- [Consignes]
A. D'après le texte sur la publicité d'Evian, quelle agence a réinventé l'idée des bébés dans les spots vidéo et sur les affiches ?
B. Reproduisez fidèlement le texte sur la publicité d'Evian, depuis « Evian, l'eau extraordinaire » jusqu'à « à l’eau potable. » inclus.

- [Texte fourni]
-.-.-
Publicité et marketing

Evian, l'eau extraordinaire

L’eau, entre ordinaire et extraordinaire
En France, un individu boit en moyenne deux litres d’eau par jour. Ce n’est malheureusement pas le cas sur toute la surface de la planète, l’eau se fait rare et un homme sur trois n’a pas accès à l’eau potable.
Mais dans les pays riches et développés, les individus n’ont qu’à ouvrir leurs robinets pour obtenir autant de litres d’or bleu qu’ils le souhaitent. Ainsi, pour le consommateur, l’eau paraît être une ressource fondamentale, mais bien ordinaire. Mais alors comment une marque d’eau minérale peut défier la concurrence, en rendant son produit « ordinaire » extraordinaire ? Evian a relevé défi.
«Live Young »: une eau haut de gamme
Evian est connue depuis 2009 pour avoir mis en scène des bébés dans ses publicités avec son fameux slogan « Live Young ». La marque les a ainsi fait plonger tout nus dans une piscine, leur a fait faire du roller, les a fait danser, et devenir des supers-héros. Aujourd’hui, l’agence de publicité BETC a réinventé cette idée en mettant en scène des bébés dans des spots vidéos, et sur des affiches, où ils sont vêtus de tenues allant de celle de sportifs de haut niveau à celle d’hommes d’affaire. Certains spots mettent même en scène des personnalités telles que Madison Keys ou Maria Sharapova (ambassadrices de la marque) qui se transforment en bébé après avoir bu quelques gorgées d’Evian. La marque continue ainsi à jouer avec les codes de la jeunesse, déjà mis à l’honneur dans ses précédentes campagnes : « Live Young ». Evian se présente comme une sorte d’élixir d’éternelle jeunesse, qui s’invite aussi sur Snapchat avec des filtres pour mieux toucher ses jeunes consommateurs.

Evian ne s’arrête pas là, et a aussi développé un partenariat avec la marque de vêtements en ligne Rad, pour proposer une collection de vêtements oversize estampillés Evian, présentés comme « des vêtements pour adulte dans lesquels on se sentirait comme des… bébés ». La marque diversifie les canaux de diffusion de sa campagne. Elle semble ainsi chercher à s’insérer dans une sphère pop culture, où la marque n’est plus qu’une marque de bouteilles en plastique, mais bien le symbole d’un style de vie jeune et décontracté. Ainsi, la marque née en 1790, avec la commercialisation d’eau thermale prescrite par des médecins a su se construire une image de marque jeune et dynamique.
-.-.-
- [Données fournies]
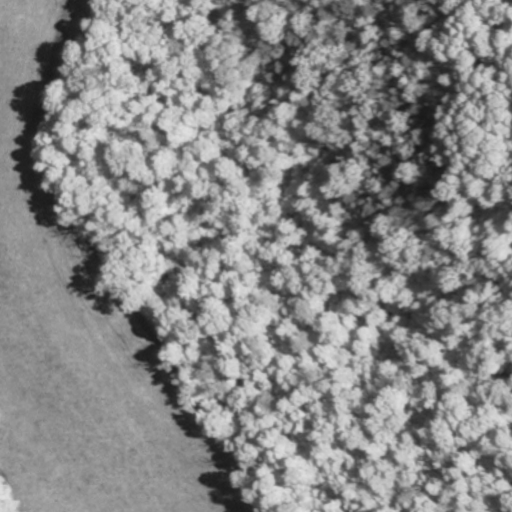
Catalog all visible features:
road: (109, 269)
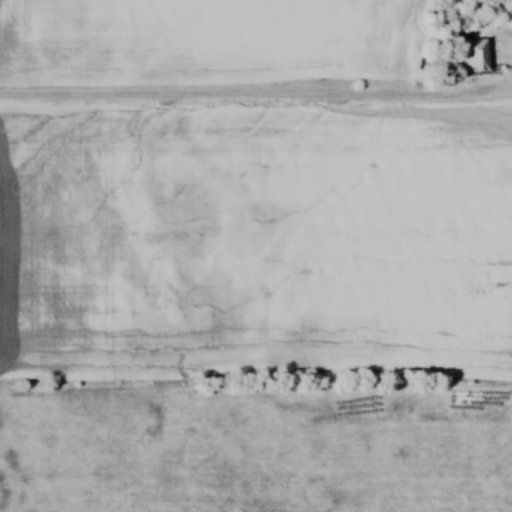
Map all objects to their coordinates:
building: (473, 55)
road: (253, 92)
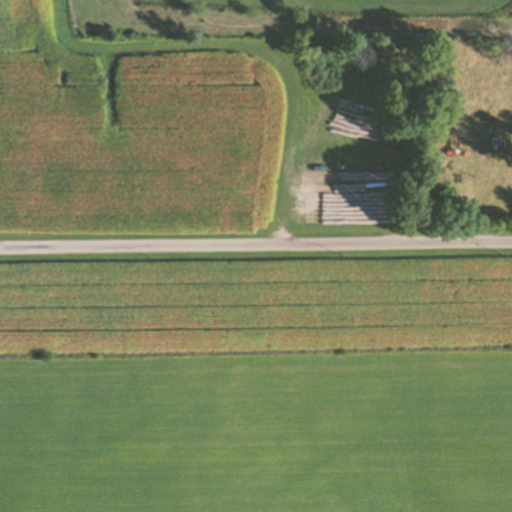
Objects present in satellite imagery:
crop: (327, 5)
crop: (73, 22)
crop: (140, 145)
road: (256, 245)
crop: (256, 378)
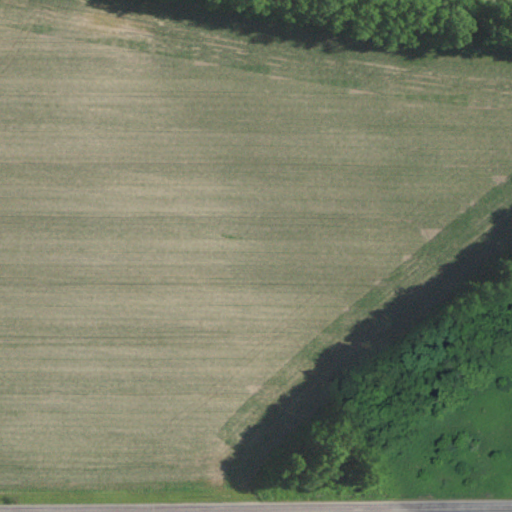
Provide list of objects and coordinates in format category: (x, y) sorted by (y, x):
road: (255, 508)
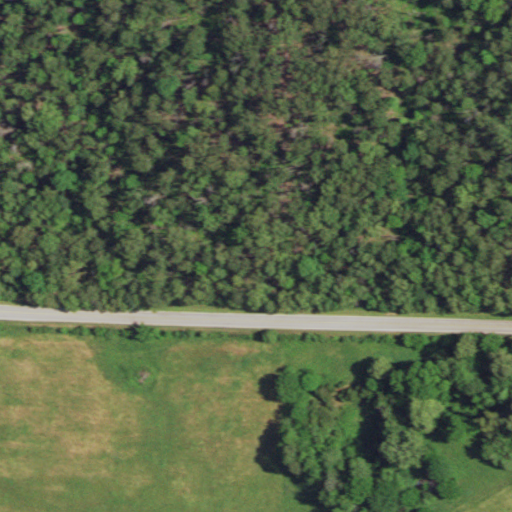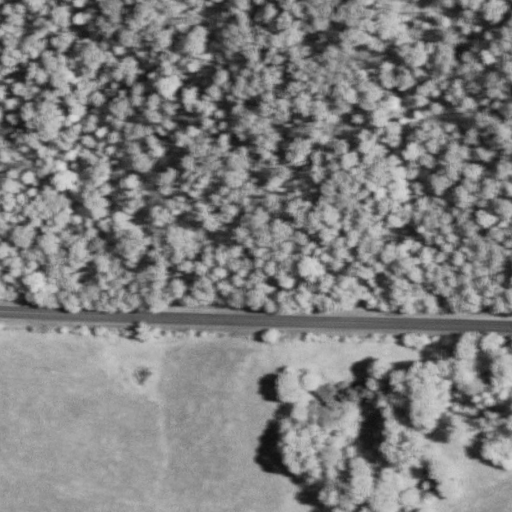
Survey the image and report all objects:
park: (258, 158)
road: (255, 319)
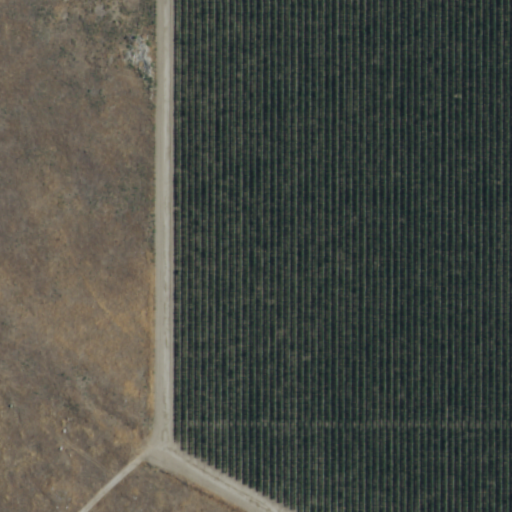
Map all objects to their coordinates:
crop: (343, 247)
road: (114, 459)
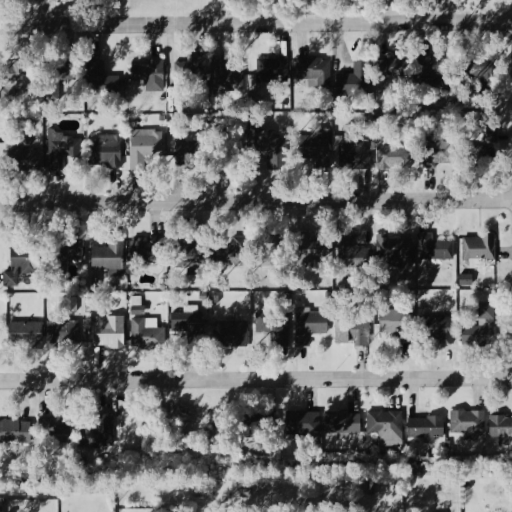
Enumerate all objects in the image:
-.-.-
- [Réponses finales]
A. L'agence de publicité BETC.

B.
Evian, l'eau extraordinaire

L’eau, entre ordinaire et extraordinaire
En France, un individu boit en moyenne deux litres d’eau par jour. Ce n’est malheureusement pas le cas sur toute la surface de la planète, l’eau se fait rare et un homme sur trois n’a pas accès à l’eau potable.